DATA RECORDS section start

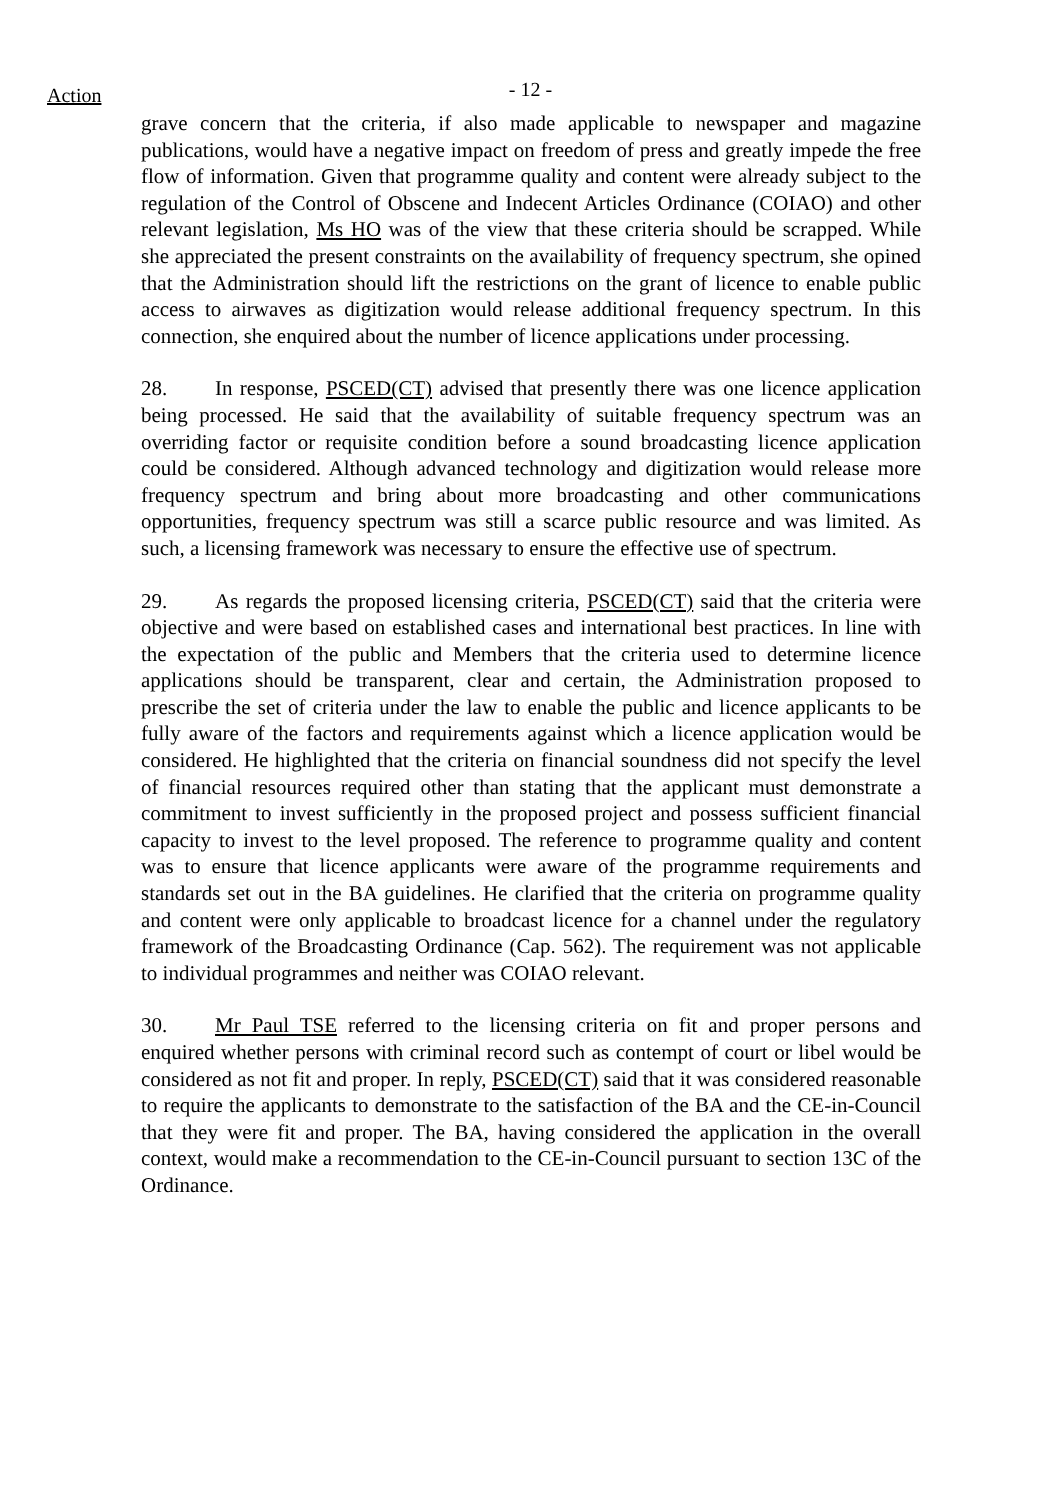Action
- 12 -
grave concern that the criteria, if also made applicable to newspaper and magazine publications, would have a negative impact on freedom of press and greatly impede the free flow of information. Given that programme quality and content were already subject to the regulation of the Control of Obscene and Indecent Articles Ordinance (COIAO) and other relevant legislation, Ms HO was of the view that these criteria should be scrapped. While she appreciated the present constraints on the availability of frequency spectrum, she opined that the Administration should lift the restrictions on the grant of licence to enable public access to airwaves as digitization would release additional frequency spectrum. In this connection, she enquired about the number of licence applications under processing.
28. In response, PSCED(CT) advised that presently there was one licence application being processed. He said that the availability of suitable frequency spectrum was an overriding factor or requisite condition before a sound broadcasting licence application could be considered. Although advanced technology and digitization would release more frequency spectrum and bring about more broadcasting and other communications opportunities, frequency spectrum was still a scarce public resource and was limited. As such, a licensing framework was necessary to ensure the effective use of spectrum.
29. As regards the proposed licensing criteria, PSCED(CT) said that the criteria were objective and were based on established cases and international best practices. In line with the expectation of the public and Members that the criteria used to determine licence applications should be transparent, clear and certain, the Administration proposed to prescribe the set of criteria under the law to enable the public and licence applicants to be fully aware of the factors and requirements against which a licence application would be considered. He highlighted that the criteria on financial soundness did not specify the level of financial resources required other than stating that the applicant must demonstrate a commitment to invest sufficiently in the proposed project and possess sufficient financial capacity to invest to the level proposed. The reference to programme quality and content was to ensure that licence applicants were aware of the programme requirements and standards set out in the BA guidelines. He clarified that the criteria on programme quality and content were only applicable to broadcast licence for a channel under the regulatory framework of the Broadcasting Ordinance (Cap. 562). The requirement was not applicable to individual programmes and neither was COIAO relevant.
30. Mr Paul TSE referred to the licensing criteria on fit and proper persons and enquired whether persons with criminal record such as contempt of court or libel would be considered as not fit and proper. In reply, PSCED(CT) said that it was considered reasonable to require the applicants to demonstrate to the satisfaction of the BA and the CE-in-Council that they were fit and proper. The BA, having considered the application in the overall context, would make a recommendation to the CE-in-Council pursuant to section 13C of the Ordinance.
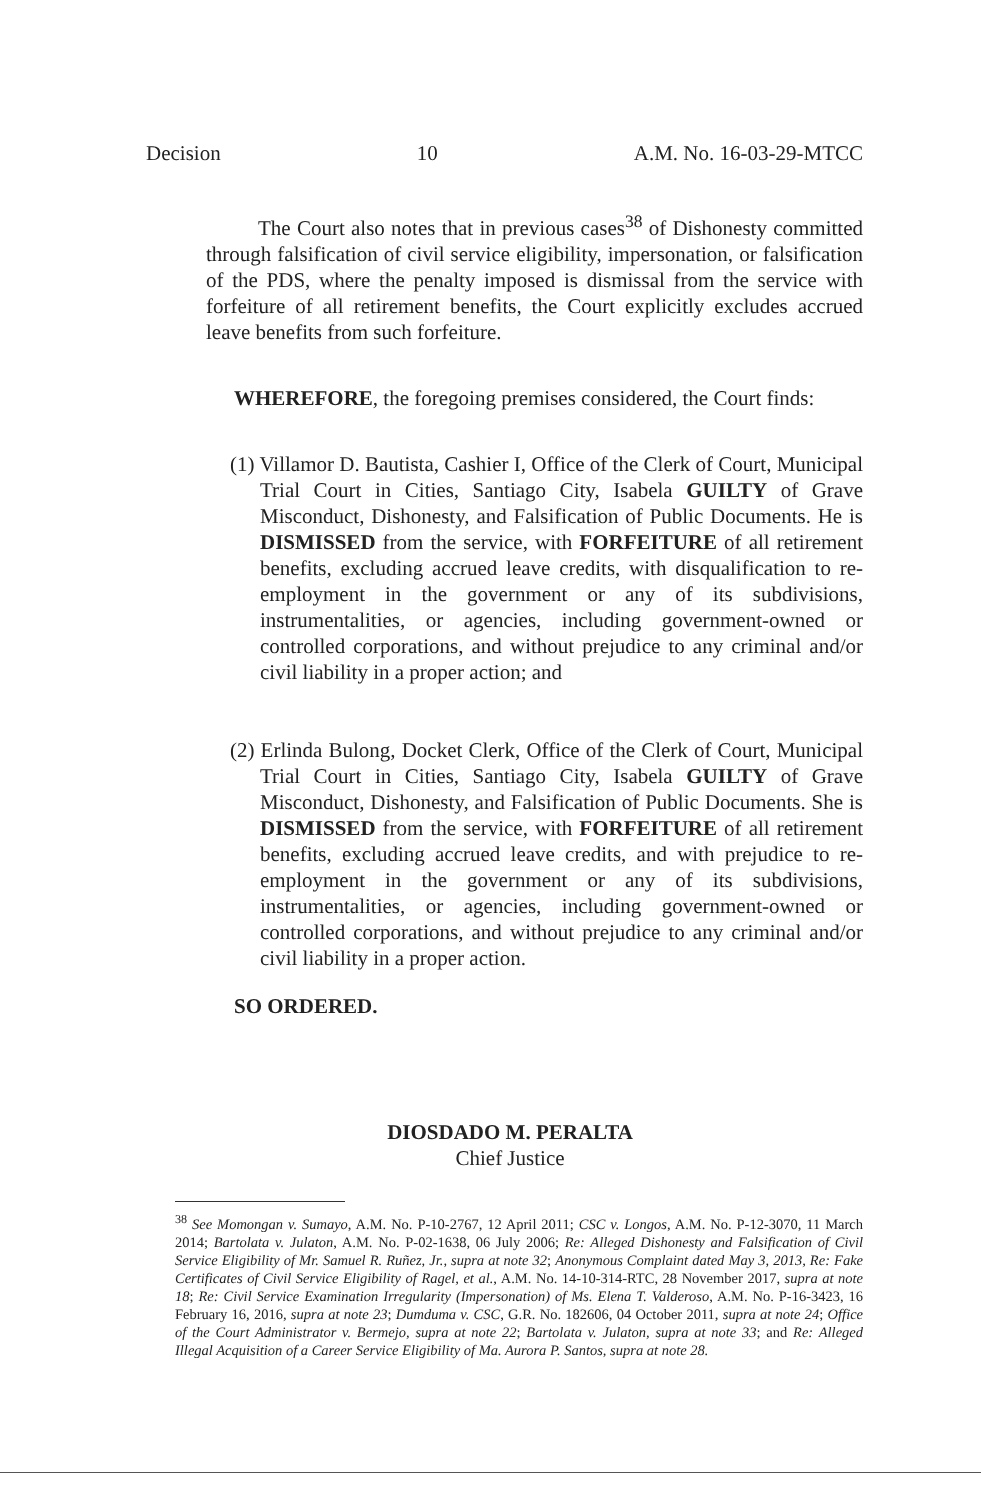Decision 10 A.M. No. 16-03-29-MTCC
The Court also notes that in previous cases<sup>38</sup> of Dishonesty committed through falsification of civil service eligibility, impersonation, or falsification of the PDS, where the penalty imposed is dismissal from the service with forfeiture of all retirement benefits, the Court explicitly excludes accrued leave benefits from such forfeiture.
WHEREFORE, the foregoing premises considered, the Court finds:
(1) Villamor D. Bautista, Cashier I, Office of the Clerk of Court, Municipal Trial Court in Cities, Santiago City, Isabela GUILTY of Grave Misconduct, Dishonesty, and Falsification of Public Documents. He is DISMISSED from the service, with FORFEITURE of all retirement benefits, excluding accrued leave credits, with disqualification to re-employment in the government or any of its subdivisions, instrumentalities, or agencies, including government-owned or controlled corporations, and without prejudice to any criminal and/or civil liability in a proper action; and
(2) Erlinda Bulong, Docket Clerk, Office of the Clerk of Court, Municipal Trial Court in Cities, Santiago City, Isabela GUILTY of Grave Misconduct, Dishonesty, and Falsification of Public Documents. She is DISMISSED from the service, with FORFEITURE of all retirement benefits, excluding accrued leave credits, and with prejudice to re-employment in the government or any of its subdivisions, instrumentalities, or agencies, including government-owned or controlled corporations, and without prejudice to any criminal and/or civil liability in a proper action.
SO ORDERED.
DIOSDADO M. PERALTA
Chief Justice
<sup>38</sup> See Momongan v. Sumayo, A.M. No. P-10-2767, 12 April 2011; CSC v. Longos, A.M. No. P-12-3070, 11 March 2014; Bartolata v. Julaton, A.M. No. P-02-1638, 06 July 2006; Re: Alleged Dishonesty and Falsification of Civil Service Eligibility of Mr. Samuel R. Ruñez, Jr., supra at note 32; Anonymous Complaint dated May 3, 2013, Re: Fake Certificates of Civil Service Eligibility of Ragel, et al., A.M. No. 14-10-314-RTC, 28 November 2017, supra at note 18; Re: Civil Service Examination Irregularity (Impersonation) of Ms. Elena T. Valderoso, A.M. No. P-16-3423, 16 February 16, 2016, supra at note 23; Dumduma v. CSC, G.R. No. 182606, 04 October 2011, supra at note 24; Office of the Court Administrator v. Bermejo, supra at note 22; Bartolata v. Julaton, supra at note 33; and Re: Alleged Illegal Acquisition of a Career Service Eligibility of Ma. Aurora P. Santos, supra at note 28.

DATA RECORDS section end

Would you copy every line from the listing above that has the string "proper" in it?

30. Mr Paul TSE referred to the licensing criteria on fit and proper persons and enquired whether persons with criminal record such as contempt of court or libel would be considered as not fit and proper. In reply, PSCED(CT) said that it was considered reasonable to require the applicants to demonstrate to the satisfaction of the BA and the CE-in-Council that they were fit and proper. The BA, having considered the application in the overall context, would make a recommendation to the CE-in-Council pursuant to section 13C of the Ordinance.
(1) Villamor D. Bautista, Cashier I, Office of the Clerk of Court, Municipal Trial Court in Cities, Santiago City, Isabela GUILTY of Grave Misconduct, Dishonesty, and Falsification of Public Documents. He is DISMISSED from the service, with FORFEITURE of all retirement benefits, excluding accrued leave credits, with disqualification to re-employment in the government or any of its subdivisions, instrumentalities, or agencies, including government-owned or controlled corporations, and without prejudice to any criminal and/or civil liability in a proper action; and
(2) Erlinda Bulong, Docket Clerk, Office of the Clerk of Court, Municipal Trial Court in Cities, Santiago City, Isabela GUILTY of Grave Misconduct, Dishonesty, and Falsification of Public Documents. She is DISMISSED from the service, with FORFEITURE of all retirement benefits, excluding accrued leave credits, and with prejudice to re-employment in the government or any of its subdivisions, instrumentalities, or agencies, including government-owned or controlled corporations, and without prejudice to any criminal and/or civil liability in a proper action.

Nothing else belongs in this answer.